Peter A. Steeves
Marcus C. Waldron
John T. Finn

Aquatic Macrophyte Mapping Using Thematic Mapper Imagery and a Geographic Information System

A Geographic Information System was used to relate field-acquired data on the distributions of floating, emergent, and submersed aquatic plants in a small number of lakes to the same distributions mapped on simultaneously acquired Thematic Mapper images of the lakes. These relations are used to assign picture elements in the Thematic Mapper images to one of four vegetation-cover classes: open water (no macrophytes), moderately covered (up to 50 percent) with floating or emergent aquatic plants, densely covered (51-100 percent) with floating or emergent aquatic plants, and covered to any extent with submersed aquatic plants. The assignments can then be extended to any lake that appears in the same Thematic Mapper scene.

Introduction

Many lakes, ponds, and reservoirs in Massachusetts show signs of cultural eutrophication, an overabundance of plant nutrients and sediment resulting from human activities such as agriculture, urbanization, wastewater treatment, and industrial discharge (Massachusetts Water Resources Commission, 1994). Cultural eutrophication can lead to excessive growth of aquatic plants, increased turbidity, depletion of dissolved oxygen, and subsequent loss of fish habitat and recreational value. Trophic state, the extent or effect of eutrophication due to nutrient enrichment, has been difficult to quantify in Massachusetts because many water bodies develop dense beds of aquatic macrophytes (mainly aquatic vascular plants) in response to eutrophication. Most methods for assessing trophic state are based on the relative abundance of phytoplankton algae and do not take into account the biomass of macrophytes (Canfield et al., 1983).

The U.S. Geological Survey (USGS), in cooperation with the Massachusetts Department of Environmental Management (DEM) and the Massachusetts Water Watch Partnership (MassWWP), has been developing methods for assessing and monitoring the trophic state of lakes, ponds, and reservoirs in Massachusetts. Part of this effort has involved the use of Landsat Thematic Mapper (TM) imagery for monitoring water-quality characteristics and the extent of cultural eutrophication of water bodies throughout the State. Maps showing the distribution of aquatic vegetation are commonly produced from aerial photographs using visual interpretive techniques (Marshall and Lee, 1994); however, the expense of aerial photography and the time and expertise required for interpretation preclude its use as a routine, statewide monitoring tool. TM imagery, despite its relatively coarse spatial resolution, is more routinely available than aerial photography and could be a more cost-effective method for monitoring water bodies distributed across large geographical areas.

- Data provided:
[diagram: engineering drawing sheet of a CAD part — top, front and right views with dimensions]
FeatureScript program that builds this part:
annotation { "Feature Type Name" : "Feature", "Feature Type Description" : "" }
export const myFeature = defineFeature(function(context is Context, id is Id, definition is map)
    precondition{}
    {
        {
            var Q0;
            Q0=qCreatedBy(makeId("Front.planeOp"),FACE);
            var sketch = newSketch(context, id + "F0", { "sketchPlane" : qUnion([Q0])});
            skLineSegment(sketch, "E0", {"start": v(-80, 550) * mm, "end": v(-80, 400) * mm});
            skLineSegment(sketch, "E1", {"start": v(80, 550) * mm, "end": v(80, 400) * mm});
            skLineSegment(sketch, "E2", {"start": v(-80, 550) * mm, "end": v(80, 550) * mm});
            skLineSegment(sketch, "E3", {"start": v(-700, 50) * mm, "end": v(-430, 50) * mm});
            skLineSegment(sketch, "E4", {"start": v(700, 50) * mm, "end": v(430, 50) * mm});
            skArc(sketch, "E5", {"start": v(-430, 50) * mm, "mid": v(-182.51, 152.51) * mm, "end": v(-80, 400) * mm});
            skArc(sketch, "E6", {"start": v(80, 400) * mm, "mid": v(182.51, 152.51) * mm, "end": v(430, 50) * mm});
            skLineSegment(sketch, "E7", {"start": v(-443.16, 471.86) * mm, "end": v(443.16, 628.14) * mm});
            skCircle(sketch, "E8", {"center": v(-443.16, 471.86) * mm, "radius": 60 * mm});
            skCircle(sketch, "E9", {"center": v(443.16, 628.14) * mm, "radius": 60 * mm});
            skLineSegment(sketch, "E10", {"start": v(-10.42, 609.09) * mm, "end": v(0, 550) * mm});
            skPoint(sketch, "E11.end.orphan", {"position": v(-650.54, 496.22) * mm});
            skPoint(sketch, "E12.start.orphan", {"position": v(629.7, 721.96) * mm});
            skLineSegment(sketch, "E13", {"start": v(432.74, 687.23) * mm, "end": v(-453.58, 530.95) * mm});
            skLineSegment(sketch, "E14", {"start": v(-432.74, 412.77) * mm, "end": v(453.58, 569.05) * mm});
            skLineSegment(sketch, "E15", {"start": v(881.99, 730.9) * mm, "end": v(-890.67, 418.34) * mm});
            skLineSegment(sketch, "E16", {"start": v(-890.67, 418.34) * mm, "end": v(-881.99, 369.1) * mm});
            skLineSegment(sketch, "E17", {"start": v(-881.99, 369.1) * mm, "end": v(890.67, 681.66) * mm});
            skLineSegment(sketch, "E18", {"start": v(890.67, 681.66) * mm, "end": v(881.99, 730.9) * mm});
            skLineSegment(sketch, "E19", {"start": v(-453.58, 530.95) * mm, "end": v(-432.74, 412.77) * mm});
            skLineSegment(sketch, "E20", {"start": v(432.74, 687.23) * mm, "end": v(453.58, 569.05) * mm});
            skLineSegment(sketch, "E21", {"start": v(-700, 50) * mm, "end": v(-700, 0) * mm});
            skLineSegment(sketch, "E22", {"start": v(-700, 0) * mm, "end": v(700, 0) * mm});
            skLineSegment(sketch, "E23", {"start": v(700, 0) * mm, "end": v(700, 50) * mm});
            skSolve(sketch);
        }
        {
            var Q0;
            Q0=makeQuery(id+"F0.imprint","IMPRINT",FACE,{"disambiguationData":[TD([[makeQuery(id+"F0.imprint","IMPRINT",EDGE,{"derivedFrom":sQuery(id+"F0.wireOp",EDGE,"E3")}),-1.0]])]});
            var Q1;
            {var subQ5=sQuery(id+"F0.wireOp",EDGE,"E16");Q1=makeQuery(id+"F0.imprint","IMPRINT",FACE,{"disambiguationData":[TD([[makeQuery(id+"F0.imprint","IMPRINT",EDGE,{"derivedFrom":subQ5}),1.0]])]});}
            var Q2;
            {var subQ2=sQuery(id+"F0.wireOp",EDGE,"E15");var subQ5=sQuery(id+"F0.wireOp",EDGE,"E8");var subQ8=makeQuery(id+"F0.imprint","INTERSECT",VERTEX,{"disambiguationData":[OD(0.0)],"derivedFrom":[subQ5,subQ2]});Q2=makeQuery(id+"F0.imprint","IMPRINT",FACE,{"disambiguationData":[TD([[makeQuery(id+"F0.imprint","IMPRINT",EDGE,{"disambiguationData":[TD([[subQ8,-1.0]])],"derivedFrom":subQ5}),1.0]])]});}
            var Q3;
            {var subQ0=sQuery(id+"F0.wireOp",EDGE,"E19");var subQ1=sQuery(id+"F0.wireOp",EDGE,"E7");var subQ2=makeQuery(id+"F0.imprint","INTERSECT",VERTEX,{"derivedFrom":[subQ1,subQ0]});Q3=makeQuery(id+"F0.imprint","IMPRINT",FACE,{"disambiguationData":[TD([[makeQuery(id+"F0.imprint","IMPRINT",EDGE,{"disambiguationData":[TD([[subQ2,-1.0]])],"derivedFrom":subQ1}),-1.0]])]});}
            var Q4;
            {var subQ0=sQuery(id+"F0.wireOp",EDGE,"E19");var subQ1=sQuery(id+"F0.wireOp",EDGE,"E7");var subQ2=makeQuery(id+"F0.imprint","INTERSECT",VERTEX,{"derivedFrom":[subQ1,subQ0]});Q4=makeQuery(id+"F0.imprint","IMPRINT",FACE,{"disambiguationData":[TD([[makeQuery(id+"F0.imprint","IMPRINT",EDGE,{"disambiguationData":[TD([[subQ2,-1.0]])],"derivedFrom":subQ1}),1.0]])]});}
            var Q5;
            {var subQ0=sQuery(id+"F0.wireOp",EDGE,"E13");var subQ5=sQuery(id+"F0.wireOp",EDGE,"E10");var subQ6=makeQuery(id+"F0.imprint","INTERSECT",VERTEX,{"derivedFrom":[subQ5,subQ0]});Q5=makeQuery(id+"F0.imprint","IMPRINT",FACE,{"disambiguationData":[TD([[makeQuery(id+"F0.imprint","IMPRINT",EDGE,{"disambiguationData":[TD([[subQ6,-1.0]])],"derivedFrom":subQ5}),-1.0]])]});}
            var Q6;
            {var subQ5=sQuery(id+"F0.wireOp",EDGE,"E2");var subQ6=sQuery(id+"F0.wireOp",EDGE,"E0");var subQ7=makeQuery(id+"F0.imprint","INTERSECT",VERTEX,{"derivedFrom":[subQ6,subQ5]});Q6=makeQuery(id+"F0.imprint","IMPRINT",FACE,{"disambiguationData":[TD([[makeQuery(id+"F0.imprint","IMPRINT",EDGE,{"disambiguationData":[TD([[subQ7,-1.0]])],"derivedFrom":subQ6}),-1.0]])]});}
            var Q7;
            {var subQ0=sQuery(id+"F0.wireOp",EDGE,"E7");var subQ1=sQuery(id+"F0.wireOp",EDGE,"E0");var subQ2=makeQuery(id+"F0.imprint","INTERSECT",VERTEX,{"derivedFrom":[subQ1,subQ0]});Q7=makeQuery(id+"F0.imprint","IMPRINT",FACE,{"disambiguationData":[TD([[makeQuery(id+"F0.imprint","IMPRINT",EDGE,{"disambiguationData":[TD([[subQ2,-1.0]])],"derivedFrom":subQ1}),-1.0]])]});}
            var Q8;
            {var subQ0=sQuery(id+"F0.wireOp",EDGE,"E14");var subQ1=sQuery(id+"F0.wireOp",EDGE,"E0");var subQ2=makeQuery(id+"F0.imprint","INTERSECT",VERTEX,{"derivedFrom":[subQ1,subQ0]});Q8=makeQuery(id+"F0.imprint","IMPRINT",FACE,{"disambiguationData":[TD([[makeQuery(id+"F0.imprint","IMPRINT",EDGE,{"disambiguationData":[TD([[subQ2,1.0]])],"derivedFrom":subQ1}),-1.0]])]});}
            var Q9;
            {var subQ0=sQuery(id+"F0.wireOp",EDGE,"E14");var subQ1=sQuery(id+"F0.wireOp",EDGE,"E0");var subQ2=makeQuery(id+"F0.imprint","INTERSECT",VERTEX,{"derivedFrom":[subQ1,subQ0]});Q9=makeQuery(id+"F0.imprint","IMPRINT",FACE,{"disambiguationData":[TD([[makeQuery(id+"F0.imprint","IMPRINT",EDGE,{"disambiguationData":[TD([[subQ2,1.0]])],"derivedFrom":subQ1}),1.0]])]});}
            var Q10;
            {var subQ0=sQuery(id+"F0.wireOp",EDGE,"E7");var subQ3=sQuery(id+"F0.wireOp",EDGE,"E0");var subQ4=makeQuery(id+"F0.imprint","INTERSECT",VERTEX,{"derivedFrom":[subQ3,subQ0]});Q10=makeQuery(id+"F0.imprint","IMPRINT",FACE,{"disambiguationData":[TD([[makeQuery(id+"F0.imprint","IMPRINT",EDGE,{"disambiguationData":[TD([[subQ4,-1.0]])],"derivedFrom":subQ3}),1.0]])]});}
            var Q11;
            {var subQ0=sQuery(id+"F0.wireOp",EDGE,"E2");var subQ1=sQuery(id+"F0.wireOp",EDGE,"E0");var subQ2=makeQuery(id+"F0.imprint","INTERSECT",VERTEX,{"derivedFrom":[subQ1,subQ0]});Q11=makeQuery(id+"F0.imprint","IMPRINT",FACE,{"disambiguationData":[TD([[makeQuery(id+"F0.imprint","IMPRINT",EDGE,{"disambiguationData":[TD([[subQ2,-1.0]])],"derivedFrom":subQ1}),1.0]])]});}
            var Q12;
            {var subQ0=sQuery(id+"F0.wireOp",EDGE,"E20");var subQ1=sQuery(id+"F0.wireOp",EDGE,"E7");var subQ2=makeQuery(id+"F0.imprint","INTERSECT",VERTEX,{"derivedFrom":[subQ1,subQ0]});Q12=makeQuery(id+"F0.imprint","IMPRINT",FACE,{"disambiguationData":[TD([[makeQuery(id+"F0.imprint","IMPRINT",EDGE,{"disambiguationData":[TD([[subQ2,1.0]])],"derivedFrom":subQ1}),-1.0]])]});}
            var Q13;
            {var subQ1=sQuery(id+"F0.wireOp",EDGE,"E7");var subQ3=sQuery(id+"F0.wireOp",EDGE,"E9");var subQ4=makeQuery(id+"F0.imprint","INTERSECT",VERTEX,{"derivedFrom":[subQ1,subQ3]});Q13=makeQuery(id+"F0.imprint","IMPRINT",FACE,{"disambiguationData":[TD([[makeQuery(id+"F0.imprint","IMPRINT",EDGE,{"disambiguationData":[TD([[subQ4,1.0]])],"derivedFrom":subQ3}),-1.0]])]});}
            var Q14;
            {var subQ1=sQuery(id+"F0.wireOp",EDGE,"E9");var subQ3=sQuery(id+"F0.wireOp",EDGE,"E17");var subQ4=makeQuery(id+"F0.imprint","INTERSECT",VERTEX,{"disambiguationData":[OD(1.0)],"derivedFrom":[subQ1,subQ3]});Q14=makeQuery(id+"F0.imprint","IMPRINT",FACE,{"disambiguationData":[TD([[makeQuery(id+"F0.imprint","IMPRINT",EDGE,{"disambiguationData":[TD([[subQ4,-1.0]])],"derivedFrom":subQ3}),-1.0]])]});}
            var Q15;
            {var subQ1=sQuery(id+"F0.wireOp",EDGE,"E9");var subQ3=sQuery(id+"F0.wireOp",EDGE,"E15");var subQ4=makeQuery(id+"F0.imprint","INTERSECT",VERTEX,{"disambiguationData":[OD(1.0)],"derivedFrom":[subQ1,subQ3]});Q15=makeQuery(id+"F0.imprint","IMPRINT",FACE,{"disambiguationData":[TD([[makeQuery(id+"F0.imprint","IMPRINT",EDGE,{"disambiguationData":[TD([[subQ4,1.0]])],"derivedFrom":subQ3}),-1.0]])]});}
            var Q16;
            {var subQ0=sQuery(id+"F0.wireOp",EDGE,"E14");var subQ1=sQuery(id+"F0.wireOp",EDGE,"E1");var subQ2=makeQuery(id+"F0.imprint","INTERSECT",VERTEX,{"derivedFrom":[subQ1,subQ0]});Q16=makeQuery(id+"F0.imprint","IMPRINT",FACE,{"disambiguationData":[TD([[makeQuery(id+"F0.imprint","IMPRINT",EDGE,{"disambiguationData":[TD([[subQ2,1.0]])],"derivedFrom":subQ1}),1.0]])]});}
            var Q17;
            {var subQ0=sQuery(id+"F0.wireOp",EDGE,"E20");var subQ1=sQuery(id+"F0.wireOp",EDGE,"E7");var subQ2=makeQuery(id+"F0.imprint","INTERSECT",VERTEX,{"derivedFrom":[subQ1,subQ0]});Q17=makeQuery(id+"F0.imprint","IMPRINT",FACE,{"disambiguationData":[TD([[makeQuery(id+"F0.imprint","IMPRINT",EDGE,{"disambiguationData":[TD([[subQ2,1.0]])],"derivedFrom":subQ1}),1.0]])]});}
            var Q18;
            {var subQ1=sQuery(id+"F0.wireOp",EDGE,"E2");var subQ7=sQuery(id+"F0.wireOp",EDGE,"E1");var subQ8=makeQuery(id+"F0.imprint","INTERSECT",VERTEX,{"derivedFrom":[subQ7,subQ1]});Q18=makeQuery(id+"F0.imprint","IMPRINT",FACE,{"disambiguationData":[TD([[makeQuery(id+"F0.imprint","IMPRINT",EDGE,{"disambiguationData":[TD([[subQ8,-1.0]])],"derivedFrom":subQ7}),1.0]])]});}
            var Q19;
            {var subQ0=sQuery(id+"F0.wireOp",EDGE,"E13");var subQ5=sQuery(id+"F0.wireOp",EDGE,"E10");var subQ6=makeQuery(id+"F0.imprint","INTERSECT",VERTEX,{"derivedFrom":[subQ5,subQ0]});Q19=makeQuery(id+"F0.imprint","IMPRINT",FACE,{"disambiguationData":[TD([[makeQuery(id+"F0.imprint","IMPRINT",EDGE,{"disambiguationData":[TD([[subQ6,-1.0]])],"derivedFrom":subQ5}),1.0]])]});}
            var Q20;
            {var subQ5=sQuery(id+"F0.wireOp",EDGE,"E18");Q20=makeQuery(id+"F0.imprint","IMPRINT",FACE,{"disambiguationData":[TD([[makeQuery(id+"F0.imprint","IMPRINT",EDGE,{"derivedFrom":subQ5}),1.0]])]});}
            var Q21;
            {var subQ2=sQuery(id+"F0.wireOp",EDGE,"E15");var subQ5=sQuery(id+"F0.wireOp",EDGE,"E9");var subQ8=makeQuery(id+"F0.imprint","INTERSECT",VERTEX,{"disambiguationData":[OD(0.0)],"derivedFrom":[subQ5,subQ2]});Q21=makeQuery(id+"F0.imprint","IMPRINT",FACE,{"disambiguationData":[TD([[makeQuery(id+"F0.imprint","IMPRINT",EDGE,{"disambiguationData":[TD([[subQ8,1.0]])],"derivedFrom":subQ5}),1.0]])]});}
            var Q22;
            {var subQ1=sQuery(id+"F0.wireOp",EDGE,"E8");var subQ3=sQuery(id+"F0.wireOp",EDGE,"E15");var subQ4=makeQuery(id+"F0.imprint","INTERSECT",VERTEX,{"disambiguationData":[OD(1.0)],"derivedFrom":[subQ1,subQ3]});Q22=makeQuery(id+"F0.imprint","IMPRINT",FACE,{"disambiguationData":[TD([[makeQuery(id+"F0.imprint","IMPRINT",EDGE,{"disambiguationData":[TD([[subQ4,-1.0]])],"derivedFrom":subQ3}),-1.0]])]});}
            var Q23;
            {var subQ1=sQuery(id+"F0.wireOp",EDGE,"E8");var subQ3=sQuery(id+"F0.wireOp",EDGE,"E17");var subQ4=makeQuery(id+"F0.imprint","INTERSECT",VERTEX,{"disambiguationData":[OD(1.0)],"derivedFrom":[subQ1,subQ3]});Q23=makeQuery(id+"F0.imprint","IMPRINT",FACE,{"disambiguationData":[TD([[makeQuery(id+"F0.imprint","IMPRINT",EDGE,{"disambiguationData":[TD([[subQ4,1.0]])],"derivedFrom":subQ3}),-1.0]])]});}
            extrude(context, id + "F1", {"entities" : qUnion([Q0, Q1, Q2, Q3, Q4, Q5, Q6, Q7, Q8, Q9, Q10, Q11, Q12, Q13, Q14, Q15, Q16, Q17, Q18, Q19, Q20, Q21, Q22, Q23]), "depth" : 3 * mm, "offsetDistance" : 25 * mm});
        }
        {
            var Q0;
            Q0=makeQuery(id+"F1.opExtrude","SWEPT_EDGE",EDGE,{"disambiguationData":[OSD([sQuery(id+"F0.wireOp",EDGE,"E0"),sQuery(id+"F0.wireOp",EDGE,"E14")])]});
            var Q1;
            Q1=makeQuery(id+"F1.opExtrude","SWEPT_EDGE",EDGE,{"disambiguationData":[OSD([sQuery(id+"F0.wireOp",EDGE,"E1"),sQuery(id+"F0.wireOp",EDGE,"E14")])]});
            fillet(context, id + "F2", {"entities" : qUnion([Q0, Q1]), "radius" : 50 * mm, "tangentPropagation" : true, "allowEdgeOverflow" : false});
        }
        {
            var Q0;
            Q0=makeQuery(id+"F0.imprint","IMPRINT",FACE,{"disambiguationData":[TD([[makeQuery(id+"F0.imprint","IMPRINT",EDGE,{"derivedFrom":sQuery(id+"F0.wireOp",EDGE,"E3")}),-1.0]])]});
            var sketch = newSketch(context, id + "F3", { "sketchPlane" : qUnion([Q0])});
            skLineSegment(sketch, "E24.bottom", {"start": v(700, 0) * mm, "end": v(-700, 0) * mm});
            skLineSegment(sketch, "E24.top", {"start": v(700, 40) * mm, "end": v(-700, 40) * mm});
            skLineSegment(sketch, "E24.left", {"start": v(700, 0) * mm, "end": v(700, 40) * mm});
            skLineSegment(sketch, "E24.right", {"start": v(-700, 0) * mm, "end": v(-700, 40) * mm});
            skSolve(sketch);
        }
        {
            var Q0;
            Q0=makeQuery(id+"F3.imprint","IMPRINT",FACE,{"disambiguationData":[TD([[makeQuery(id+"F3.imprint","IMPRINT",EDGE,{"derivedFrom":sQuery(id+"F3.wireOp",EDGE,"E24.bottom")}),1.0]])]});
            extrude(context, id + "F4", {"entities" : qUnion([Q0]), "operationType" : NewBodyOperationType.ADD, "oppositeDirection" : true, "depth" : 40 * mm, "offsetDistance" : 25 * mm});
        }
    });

- Work order A:
List the vegetation-cover classes to which the passage on aquatic macrophyte mapping assigns picture elements in the Thematic Mapper images.
- Work order B:
Carry the passage on aquatic macrophyte mapping forward, starting after its final sentence.
The items stand apart from the passage on aquatic macrophyte mapping and are separate material.

- Exercise answer A:
- Open water (no macrophytes)
- Moderately covered (up to 50 percent) with floating or emergent aquatic plants
- Densely covered (51-100 percent) with floating or emergent aquatic plants
- Covered to any extent with submersed aquatic plants

- Exercise answer B:
This article describes a method for mapping distributions of aquatic macrophytes in lakes, ponds, and reservoirs using TM images processed with a geographic information system (GIS). The TM-based mapping procedure consists of manually mapping the distributions of aquatic plant beds in 10 to 15 representative lakes and relating the digitized field-generated maps to a set of TM images of the lakes. These relations are then used to assign picture element (pixel) brightness values in the TM images to one of four vegetation-cover classes: open water (no macrophytes), moderately covered (up to 50 percent) with floating or emergent aquatic plants, densely covered (51-100 percent) with floating or emergent aquatic plants, and covered to any extent with submersed aquatic plants. These vegetation-cover class assignments can then be extended to any lake that is visible in the same TM scene. A full TM scene represents about 3.1 million ha (hectares) on the ground.

Field-data collection

During 1996-98, distributions of floating, emergent, and submersed aquatic macrophytes were mapped in 44 Massachusetts lakes, ponds, and reservoirs by USGS and DEM staff and by volunteers affiliated with the MassWWP. Twenty-four sets of maps, 12 produced in 1996 and 12 produced in 1997 from 19 of the lakes, were used to develop the TM-based mapping procedure. Excessive cloud cover during mid-to-late summer 1998 precluded the use of maps produced in that year. The lakes are primarily in the eastern half of Massachusetts and represent the range of lake types in that part of the State. Locations and physical characteristics of the lakes are presented in Table 1. Surface areas of the lakes ranged from 6.9 to 232.7 ha with a median surface area of 29.1 ha. Maximum depths ranged from 2.4 to 16.2 m (meters) with a median depth of 6.1 m.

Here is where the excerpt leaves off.